The Biogeochemical Cycling of Dissolved Iron, Manganese, and Lead in the Equatorial & North Pacific Ocean

Abstract

Trace elements and their isotopes are influenced by a range of oceanographic processes including biological activity, water mass circulation, and abiotic internal cycling processes. Here, we utilize the unique distributions of three trace elements (Fe, Mn, and Pb) to assign external metal sources and identify chemical transformations within the Pacific Ocean. The international GEOTRACES program has allowed for extensive sampling of the Pacific; however, most prior Pacific basin-scale studies have focused on the zonal distributions of these trace elements, which have focused on the influence of individual oceanographic processes and latitudinal metal source fluxes. The dataset presented in this dissertation was collected along the U.S. GEOTRACES Pacific Meridional Transect (GP15), representing the most expansive, full-depth meridional trace element sampling effort of the central Pacific Ocean and capturing the distribution of tracers throughout the Equatorial and North Pacific basins along 152ºW from the Alaskan coast (56N) to Tahiti (20ºS). The novel findings of this interdisciplinary research reveal how trace elements and their isotopes transform across varying conditions throughout diverse biogeochemical gradients.

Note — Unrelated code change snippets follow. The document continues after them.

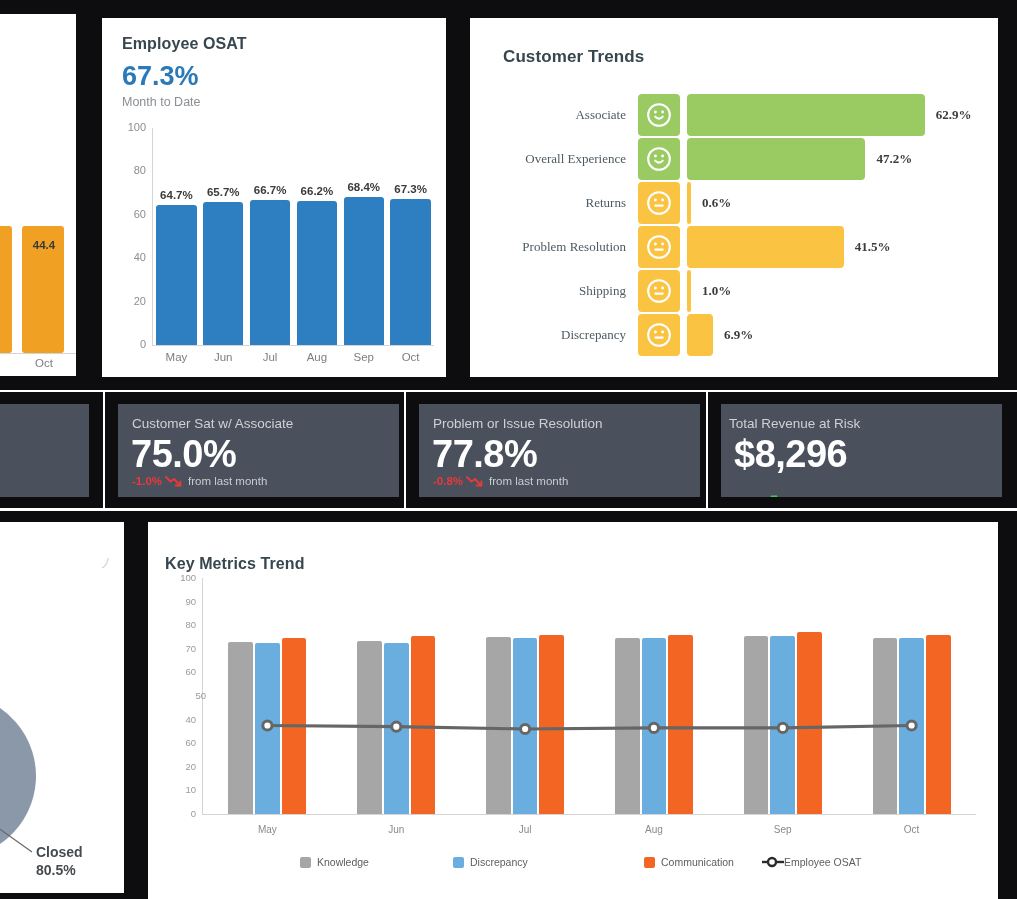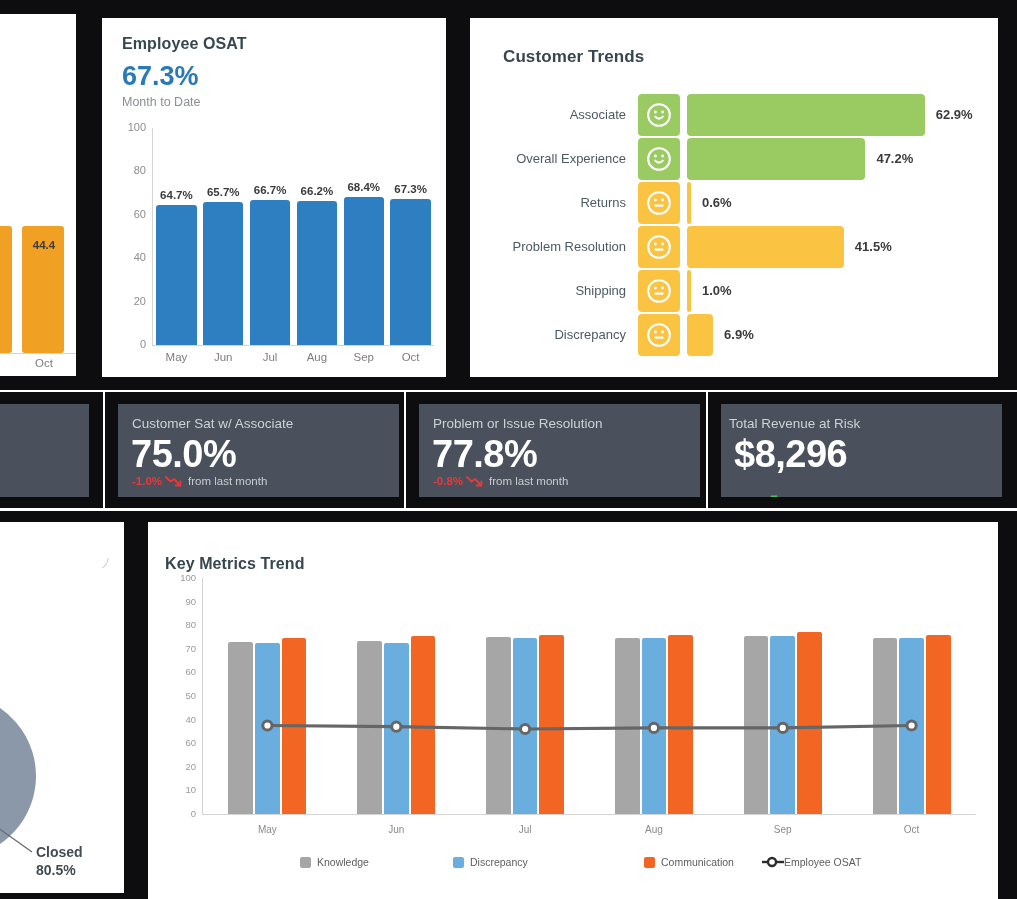--- a/index.html
+++ b/index.html
@@ -120,21 +120,21 @@
           <div class="xtick" style="left: 144.667px; top: 333px; width: 46.8333px;">Jul</div>
           <div class="xtick" style="left: 191.5px; top: 333px; width: 46.8333px;">Aug</div>
           <div class="xtick" style="left: 238.333px; top: 333px; width: 46.8333px;">Sep</div>
           <div class="xtick" style="left: 285.167px; top: 333px; width: 46.8333px;">Oct</div>
         </div>
     </div>
   </div>
 
   <div class="panel" style="left:470px;top:18px;width:528px;height:359px;">
     <div class="ptitle" style="position:absolute;left:33px;top:29px;font-size:17px;">Customer Trends</div>
-    <div id="ct-rows" style="position:absolute;left:0;top:0;width:528px;height:359px;">
+    <div id="ct-rows" style="position:absolute;left:0;top:0;width:528px;height:359px;font-family:Liberation Serif, serif;">
         <div class="ct-row" style="top: 76px;">
           <div class="ct-label" style="right: 372px;">Associate</div>
           <div class="ct-tile" style="left: 168px; background: rgb(154, 203, 99);">
             <svg width="26" height="26" viewBox="0 0 24 24">
       <circle cx="12" cy="12" r="10" fill="none" stroke="#fff" stroke-width="1.9"></circle>
       <circle cx="8.7" cy="9.3" r="1.35" fill="#fff"></circle>
       <circle cx="15.3" cy="9.3" r="1.35" fill="#fff"></circle>
       <path d="M8.5 13.5 Q12 17.2 15.5 13.5" fill="none" stroke="#fff" stroke-width="1.9" stroke-linecap="round"></path>
             </svg>
           </div>
@@ -281,21 +281,21 @@
 
     <div class="km-plot" style="left:0;top:0;width:850px;height:371px;">
       <div class="axline" style="left:54px;top:56px;width:1px;height:236px;"></div>
       <div class="axline" style="left:54px;top:292px;width:774px;height:1px;"></div>
       <div id="km-yticks">
           <div class="km-ytick" style="left: 26px; top: 286px;">0</div>
           <div class="km-ytick" style="left: 26px; top: 262.4px; text-align: right;">10</div>
           <div class="km-ytick" style="left: 26px; top: 238.8px;">20</div>
           <div class="km-ytick" style="left: 26px; top: 215.2px;">60</div>
           <div class="km-ytick" style="left: 26px; top: 191.6px;">40</div>
-          <div class="km-ytick" style="left: 26px; top: 168px;">50</div>
+          <div class="km-ytick" style="left: 36px; top: 168px;">50</div>
           <div class="km-ytick" style="left: 26px; top: 144.4px;">60</div>
           <div class="km-ytick" style="left: 26px; top: 120.8px;">70</div>
           <div class="km-ytick" style="left: 26px; top: 97.2px;">80</div>
           <div class="km-ytick" style="left: 26px; top: 73.6px;">90</div>
           <div class="km-ytick" style="left: 26px; top: 50px;">100</div>
         </div>
       <div id="km-bars">
           <div class="km-bar" style="left: 80.4783px; top: 119.72px; width: 24.6256px; height: 172.28px; background: rgb(166, 166, 166);"></div>
           <div class="km-bar" style="left: 107.104px; top: 120.9px; width: 24.6256px; height: 171.1px; background: rgb(106, 174, 224);"></div>
           <div class="km-bar" style="left: 133.729px; top: 116.18px; width: 24.6256px; height: 175.82px; background: rgb(242, 101, 34);"></div>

This GP15 research is broken up into three chapters highlighting how the distribution of these trace elements are uniquely modulated within the Pacific Ocean. First, the GP15 section is the longest continuous meridional section of dissolved Pb and dissolved Pb isotopes (206Pb, 207Pb, and 208Pb) in the central Pacific, distinguishing the influence of anthropogenic inputs throughout the subsurface North Pacific. Specifically, we assess the role of reversible scavenging of anthropogenic Pb from sinking particles within two particle-rich ‘veils.’ We modeled how the full-water-column Pb isotope anomalies in those veils revealed the transport of anthropogenic Pb to the previously pristine abyssal Pacific. Second, we juxtapose the distributions of dissolved Fe and Mn while implementing stable dissolved Fe isotopes (56Fe) to further constrain the external sources (dry and wet atmospheric deposition, continental margins, and hydrothermal vents) and internal cycling process (scavenging, redox transformations, and biological uptake) acting on dissolved Fe. These are the first 56Fe measurements in the central Pacific basin, offering imperative basin-scale measurements that can strengthen systematic hypotheses that were only previously assumed: 1) biological uptake of Fe causes preferential ‘light’ fractionation of 56Fe and 2) scavenging does not cause fractionation of 56Fe. Lastly, we focus on the contribution of hydrothermal venting from previously neglected intraplate venting systems using the Kama’ehuakanloa (formerly Löi’hi) Seamount as a case study. This is the first study of its kind able to assess how dFe transforms from vent fluids to far-field hydrothermal plume samples (<500km, collected within two months of each other) utilizing a plethora of tracers including 56Fe measurements and the size partitioning of the dissolved Fe phase into colloidal and soluble size fractions. Overall, this dissertation aims to determine how the distributions of dissolved Fe, Mn, and Pb are influenced by major biogeochemical processes and water mass circulation on a basin-scale within the Pacific Ocean, one of the most remote and voluminous regions of the global ocean.